Saved entries
· · · · ·

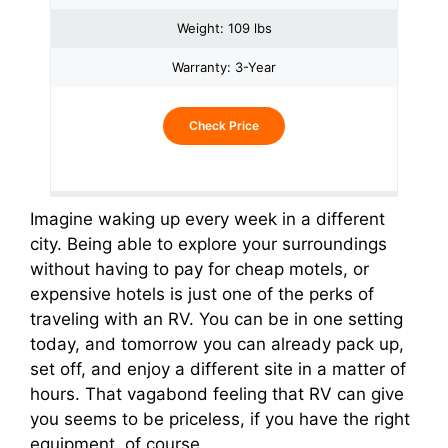
Weight: 109 lbs
Warranty: 3-Year
Check Price
Imagine waking up every week in a different
city. Being able to explore your surroundings
without having to pay for cheap motels, or
expensive hotels is just one of the perks of
traveling with an RV. You can be in one setting
today, and tomorrow you can already pack up,
set off, and enjoy a different site in a matter of
hours. That vagabond feeling that RV can give
you seems to be priceless, if you have the right
equipment, of course.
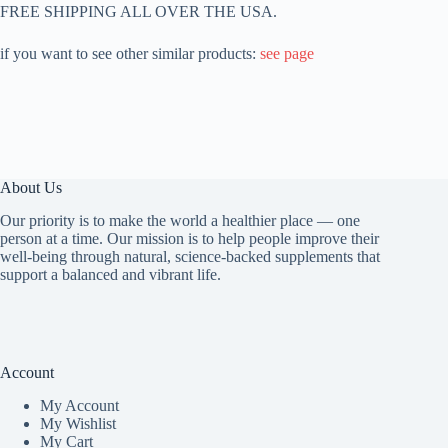
FREE SHIPPING ALL OVER THE USA.
if you want to see other similar products:
see page
About Us
Our priority is to make the world a healthier place — one
person at a time. Our mission is to help people improve their
well-being through natural, science-backed supplements that
support a balanced and vibrant life.
Account
My Accoun
t
My Wishlist
My Cart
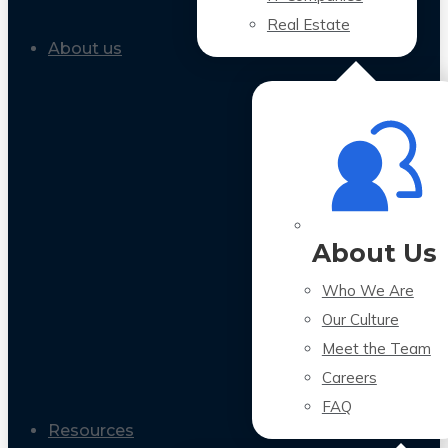
Real Estate
About us
About Us
Who We Are
Our Culture
Meet the Team
Careers
FAQ
Resources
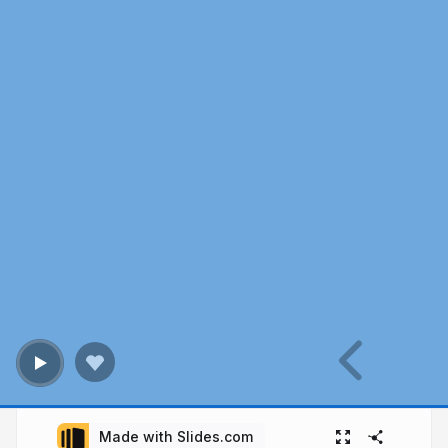
Made with Slides.com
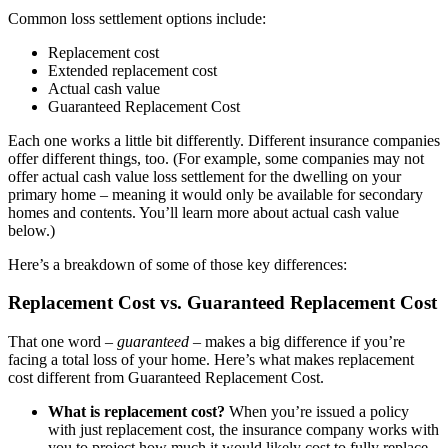
Common loss settlement options include:
Replacement cost
Extended replacement cost
Actual cash value
Guaranteed Replacement Cost
Each one works a little bit differently. Different insurance companies
offer different things, too. (For example, some companies may not
offer actual cash value loss settlement for the dwelling on your
primary home – meaning it would only be available for secondary
homes and contents. You’ll learn more about actual cash value
below.)
Here’s a breakdown of some of those key differences:
Replacement Cost vs. Guaranteed Replacement Cost
That one word –
guaranteed
– makes a big difference if you’re
facing a total loss of your home. Here’s what makes replacement
cost different from Guaranteed Replacement Cost.
What is replacement cost?
When you’re issued a policy
with just replacement cost, the insurance company works with
you to project how much it would likely cost to fully replace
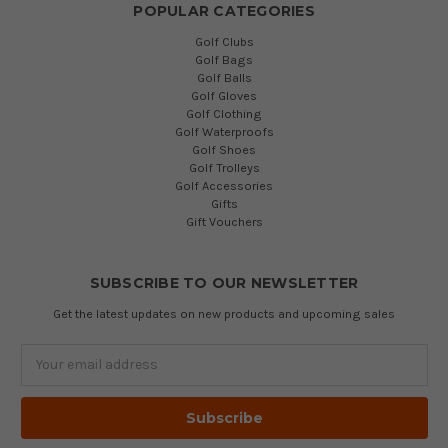
POPULAR CATEGORIES
Golf Clubs
Golf Bags
Golf Balls
Golf Gloves
Golf Clothing
Golf Waterproofs
Golf Shoes
Golf Trolleys
Golf Accessories
Gifts
Gift Vouchers
SUBSCRIBE TO OUR NEWSLETTER
Get the latest updates on new products and upcoming sales
Email
Address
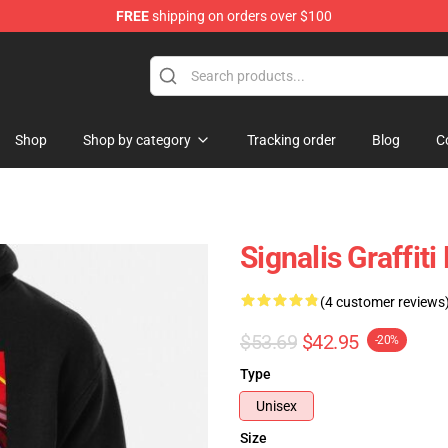
FREE
shipping on orders over $100
Shop
Shop by category
Tracking order
Blog
C
Signalis Graffit
(4 customer reviews
$53.69
$42.95
-20%
Type
Unisex
Size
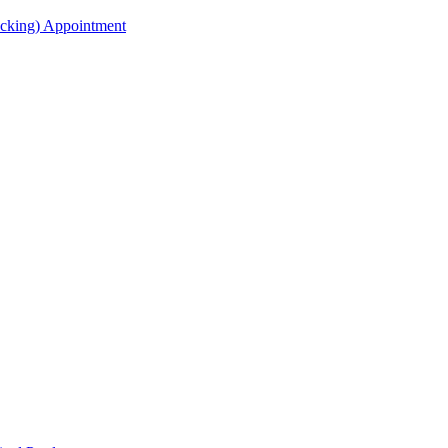
acking) Appointment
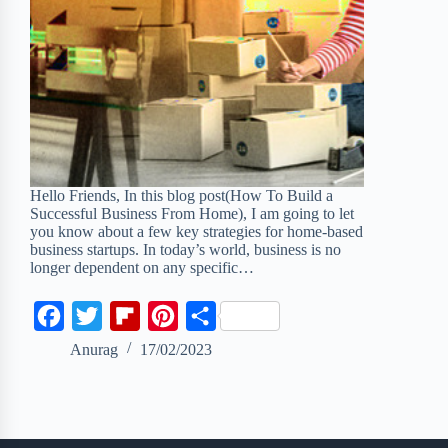
Hello Friends, In this blog post(How To Build a
Successful Business From Home), I am going to let
you know about a few key strategies for home-based
business startups. In today’s world, business is no
longer dependent on any specific…
F
T
F
P
S
a
w
l
i
h
Anurag
17/02/2023
c
i
i
n
a
e
t
p
t
r
b
t
b
e
e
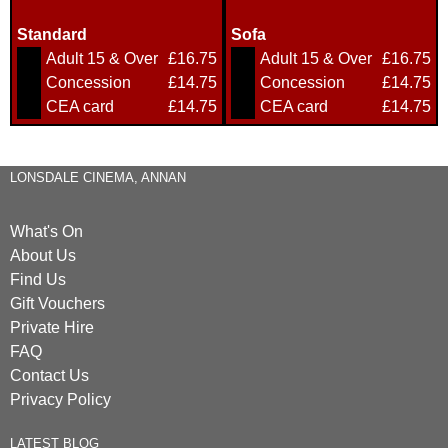
Standard
Sofa
Adult 15 & Over
£16.75
Adult 15 & Over
£16.75
Concession
£14.75
Concession
£14.75
CEA card
£14.75
CEA card
£14.75
LONSDALE CINEMA, ANNAN
What's On
About Us
Find Us
Gift Vouchers
Private Hire
FAQ
Contact Us
Privacy Policy
LATEST BLOG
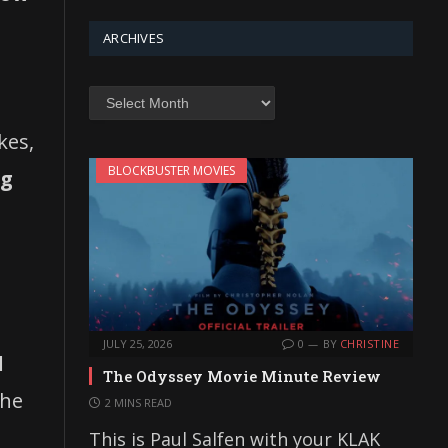
ARCHIVES
Archives
kes,
BLOCKBUSTER MOVIES
ng
JULY 25, 2026
0
BY
CHRISTINE
d
The Odyssey Movie Minute Review
he
2 MINS READ
This is Paul Salfen with your KLAK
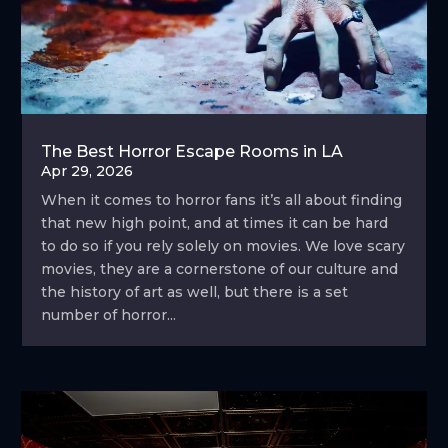
The Best Horror Escape Rooms in LA
Apr 29, 2026
When it comes to horror fans it’s all about finding
that new high point, and at times it can be hard
to do so if you rely solely on movies. We love scary
movies, they are a cornerstone of our culture and
the history of art as well, but there is a set
number of horror...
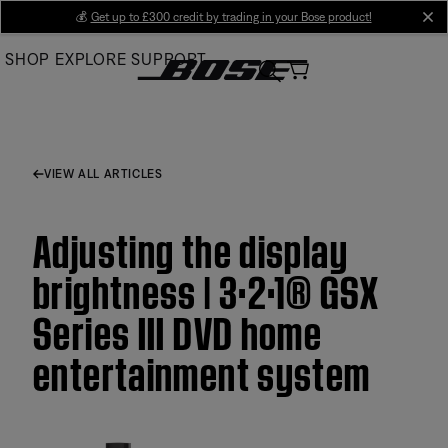
Skip
💰
Get up to £300 credit by trading in your Bose product!
cl
to
SHOP
EXPLORE
SUPPORT
Main
VIEW ALL ARTICLES
Adjusting the display
brightness | 3·2·1® GSX
Series III DVD home
entertainment system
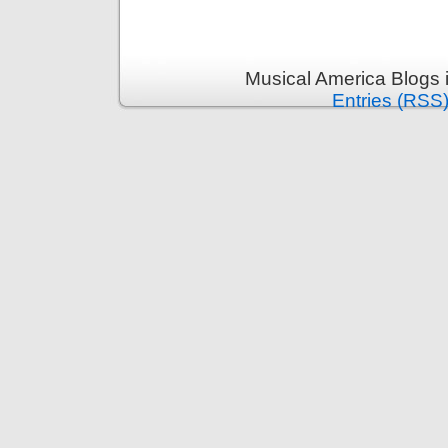
Musical America Blogs 
Entries (RSS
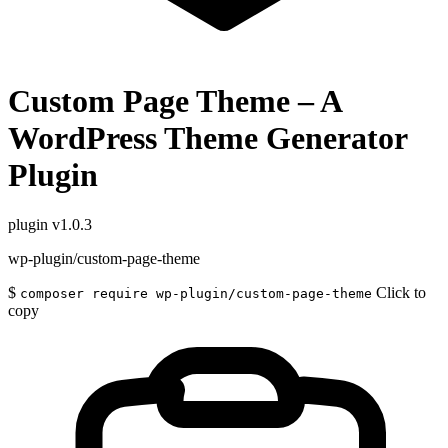
Custom Page Theme – A
WordPress Theme Generator
Plugin
plugin
v1.0.3
wp-plugin/custom-page-theme
$
Click to
composer require wp-plugin/custom-page-theme
copy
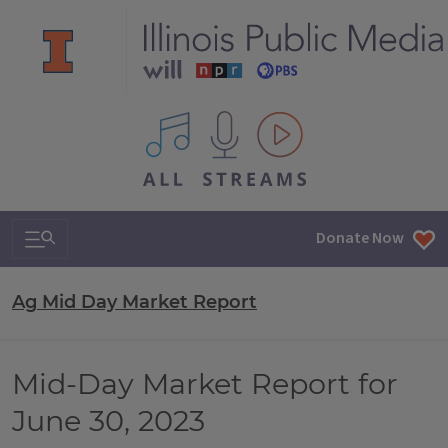
All IPM content streams
Search & Navigation
Donate Now
Ag Mid Day Market Report
Mid-Day Market Report for
June 30, 2023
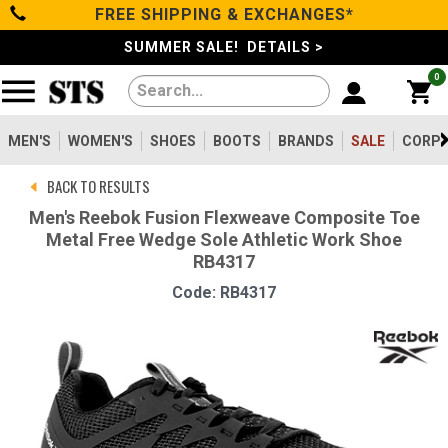
FREE SHIPPING & EXCHANGES*
Categories
SUMMER SALE! DETAILS >
0
Men's
Women's
MEN'S
WOMEN'S
SHOES
BOOTS
BRANDS
SALE
CORPO
BACK TO RESULTS
Shoes
Men's Reebok Fusion Flexweave Composite Toe
Metal Free Wedge Sole Athletic Work Shoe
Boots
RB4317
Code: RB4317
Clothing/Accessories
Brands
Sale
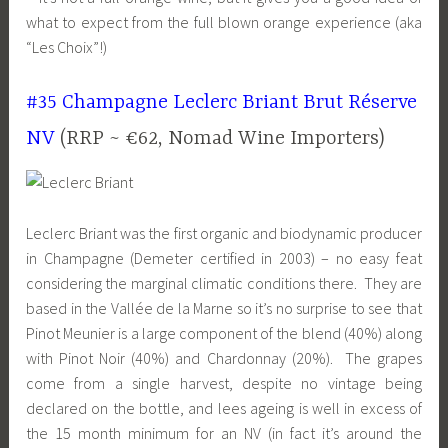
what to expect from the full blown orange experience (aka
“Les Choix”!)
#35 Champagne Leclerc Briant Brut Réserve
NV
(RRP ~ €62, Nomad Wine Importers)
Leclerc Briant was the first organic and biodynamic producer
in Champagne (Demeter certified in 2003) – no easy feat
considering the marginal climatic conditions there. They are
based in the Vallée de la Marne so it’s no surprise to see that
Pinot Meunier is a large component of the blend (40%) along
with Pinot Noir (40%) and Chardonnay (20%). The grapes
come from a single harvest, despite no vintage being
declared on the bottle, and lees ageing is well in excess of
the 15 month minimum for an NV (in fact it’s around the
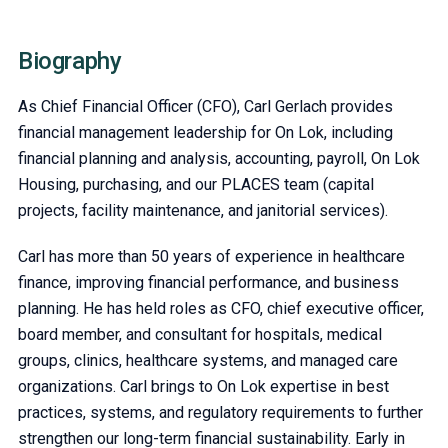
Biography
As Chief Financial Officer (CFO), Carl Gerlach provides
financial management leadership for On Lok, including
financial planning and analysis, accounting, payroll, On Lok
Housing, purchasing, and our PLACES team (capital
projects, facility maintenance, and janitorial services).
Carl has more than 50 years of experience in healthcare
finance, improving financial performance, and business
planning. He has held roles as CFO, chief executive officer,
board member, and consultant for hospitals, medical
groups, clinics, healthcare systems, and managed care
organizations. Carl brings to On Lok expertise in best
practices, systems, and regulatory requirements to further
strengthen our long-term financial sustainability. Early in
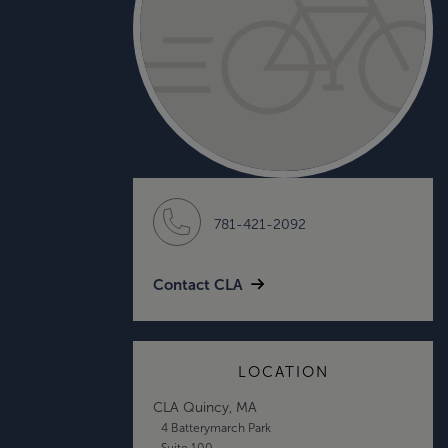
781-421-2092
Contact CLA
LOCATION
CLA Quincy, MA
4 Batterymarch Park
Suite 100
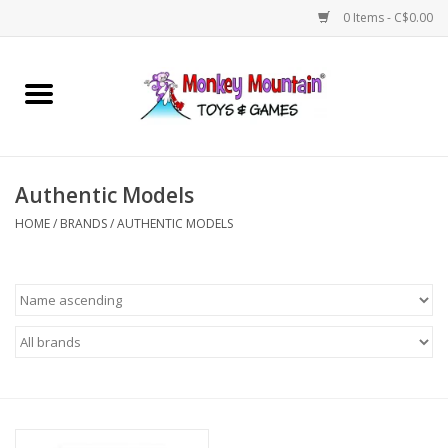
0 Items - C$0.00
Home
Arts & Crafts
Authentic Models
Games
HOME
/
BRANDS
/
AUTHENTIC MODELS
Puzzles
Imaginative Play
STEM
Building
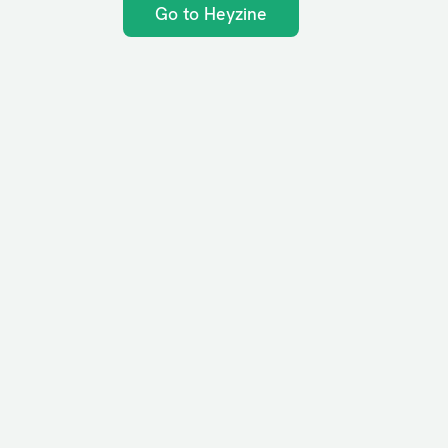
Go to Heyzine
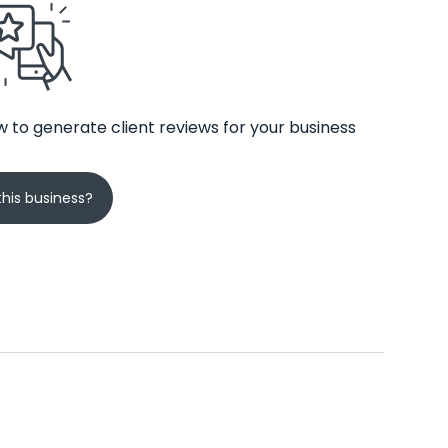
 to generate client reviews for your business
his business?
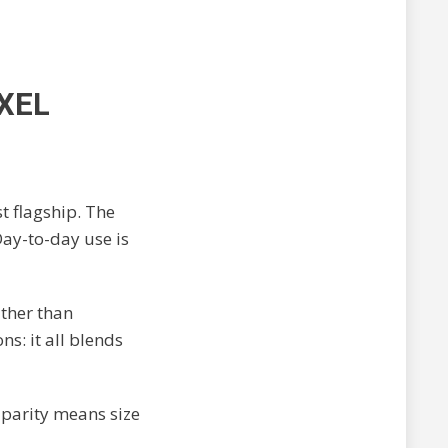
XEL
t flagship. The
Day-to-day use is
ather than
s: it all blends
parity means size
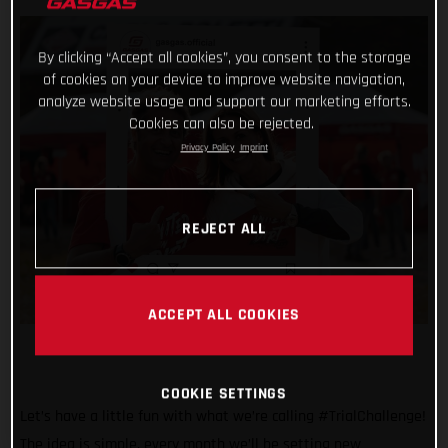
By clicking “Accept all cookies”, you consent to the storage
of cookies on your device to improve website navigation,
analyze website usage and support our marketing efforts.
Cookies can also be rejected.
Privacy Policy
Imprint
REJECT ALL
ACCEPT ALL COOKIES
COOKIE SETTINGS
Let’s have a little fun with what we’re calling #TrialChallenge!
The idea is simple, every month we’ll be setting new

· · · · ·

◆ DIRECTIONS ◆
Across all the lines above, repeat the wording exactly and omit the pictures.

◆ COMPLETED EXERCISE ◆
Weight: 109 lbs
Warranty: 3-Year
Check Price
Imagine waking up every week in a different
city. Being able to explore your surroundings
without having to pay for cheap motels, or
expensive hotels is just one of the perks of
traveling with an RV. You can be in one setting
today, and tomorrow you can already pack up,
set off, and enjoy a different site in a matter of
hours. That vagabond feeling that RV can give
you seems to be priceless, if you have the right
equipment, of course.
FREE SHIPPING ALL OVER THE USA.
if you want to see other similar products:
see page
About Us
Our priority is to make the world a healthier place — one
person at a time. Our mission is to help people improve their
well-being through natural, science-backed supplements that
support a balanced and vibrant life.
Account
My Accoun
t
My Wishlist
My Cart
Real Estate
About us
About Us
Who We Are
Our Culture
Meet the Team
Careers
FAQ
Resources
Made with Slides.com
Common loss settlement options include:
Replacement cost
Extended replacement cost
Actual cash value
Guaranteed Replacement Cost
Each one works a little bit differently. Different insurance companies
offer different things, too. (For example, some companies may not
offer actual cash value loss settlement for the dwelling on your
primary home – meaning it would only be available for secondary
homes and contents. You’ll learn more about actual cash value
below.)
Here’s a breakdown of some of those key differences:
Replacement Cost vs. Guaranteed Replacement Cost
That one word –
guaranteed
– makes a big difference if you’re
facing a total loss of your home. Here’s what makes replacement
cost different from Guaranteed Replacement Cost.
What is replacement cost?
When you’re issued a policy
with just replacement cost, the insurance company works with
you to project how much it would likely cost to fully replace
POPULAR CATEGORIES
Golf Clubs
Golf Bags
Golf Balls
Golf Gloves
Golf Clothing
Golf Waterproofs
Golf Shoes
Golf Trolleys
Golf Accessories
Gifts
Gift Vouchers
SUBSCRIBE TO OUR NEWSLETTER
Get the latest updates on new products and upcoming sales
Email
Address
FREE
shipping on orders over $100
Shop
Shop by category
Tracking order
Blog
C
Signalis Graffit
(4 customer reviews
$53.69
$42.95
-20%
Type
Unisex
Size
acking) Appointment
Hello Friends, In this blog post(How To Build a
Successful Business From Home), I am going to let
you know about a few key strategies for home-based
business startups. In today’s world, business is no
longer dependent on any specific…
F
T
F
P
S
a
w
l
i
h
Anurag
17/02/2023
c
i
i
n
a
e
t
p
t
r
b
t
b
e
e
Standard
Sofa
Adult 15 & Over
£16.75
Adult 15 & Over
£16.75
Concession
£14.75
Concession
£14.75
CEA card
£14.75
CEA card
£14.75
LONSDALE CINEMA, ANNAN
What's On
About Us
Find Us
Gift Vouchers
Private Hire
FAQ
Contact Us
Privacy Policy
LATEST BLOG
ARCHIVES
Archives
kes,
BLOCKBUSTER MOVIES
ng
JULY 25, 2026
0
BY
CHRISTINE
d
The Odyssey Movie Minute Review
he
2 MINS READ
This is Paul Salfen with your KLAK
The Best Horror Escape Rooms in LA
Apr 29, 2026
When it comes to horror fans it’s all about finding
that new high point, and at times it can be hard
to do so if you rely solely on movies. We love scary
movies, they are a cornerstone of our culture and
the history of art as well, but there is a set
number of horror...
Skip
💰
Get up to £300 credit by trading in your Bose product!
cl
to
SHOP
EXPLORE
SUPPORT
Main
VIEW ALL ARTICLES
Adjusting the display
brightness | 3·2·1® GSX
Series III DVD home
entertainment system
Musical America Blogs 
Entries (RSS
Custom Page Theme – A
WordPress Theme Generator
Plugin
plugin
v1.0.3
wp-plugin/custom-page-theme
$
Click to
composer require wp-plugin/custom-page-theme
copy
All IPM content streams
Search & Navigation
Donate Now
Ag Mid Day Market Report
Mid-Day Market Report for
June 30, 2023
FREE SHIPPING & EXCHANGES*
Categories
SUMMER SALE! DETAILS >
0
Men's
Women's
MEN'S
WOMEN'S
SHOES
BOOTS
BRANDS
SALE
CORPO
BACK TO RESULTS
Shoes
Men's Reebok Fusion Flexweave Composite Toe
Metal Free Wedge Sole Athletic Work Shoe
Boots
RB4317
Code: RB4317
Clothing/Accessories
Brands
Sale
what to expect from the full blown orange experience (aka
“Les Choix”!)
#35 Champagne Leclerc Briant Brut Réserve
NV
(RRP ~ €62, Nomad Wine Importers)
Leclerc Briant was the first organic and biodynamic producer
in Champagne (Demeter certified in 2003) – no easy feat
considering the marginal climatic conditions there. They are
based in the Vallée de la Marne so it’s no surprise to see that
Pinot Meunier is a large component of the blend (40%) along
with Pinot Noir (40%) and Chardonnay (20%). The grapes
come from a single harvest, despite no vintage being
declared on the bottle, and lees ageing is well in excess of
the 15 month minimum for an NV (in fact it’s around the
Biography
As Chief Financial Officer (CFO), Carl Gerlach provides
financial management leadership for On Lok, including
financial planning and analysis, accounting, payroll, On Lok
Housing, purchasing, and our PLACES team (capital
projects, facility maintenance, and janitorial services).
Carl has more than 50 years of experience in healthcare
finance, improving financial performance, and business
planning. He has held roles as CFO, chief executive officer,
board member, and consultant for hospitals, medical
groups, clinics, healthcare systems, and managed care
organizations. Carl brings to On Lok expertise in best
practices, systems, and regulatory requirements to further
strengthen our long-term financial sustainability. Early in
781-421-2092
Contact CLA
LOCATION
CLA Quincy, MA
4 Batterymarch Park
Suite 100
0 Items - C$0.00
Home
Arts & Crafts
Authentic Models
Games
HOME
/
BRANDS
/
AUTHENTIC MODELS
Puzzles
Imaginative Play
STEM
Building
Go to Heyzine
 to generate client reviews for your business
his business?
XEL
t flagship. The
Day-to-day use is
ather than
s: it all blends
parity means size
By clicking “Accept all cookies”, you consent to the storage
of cookies on your device to improve website navigation,
analyze website usage and support our marketing efforts.
Cookies can also be rejected.
Privacy Policy
Imprint
REJECT ALL
ACCEPT ALL COOKIES
COOKIE SETTINGS
Let’s have a little fun with what we’re calling #TrialChallenge!
The idea is simple, every month we’ll be setting new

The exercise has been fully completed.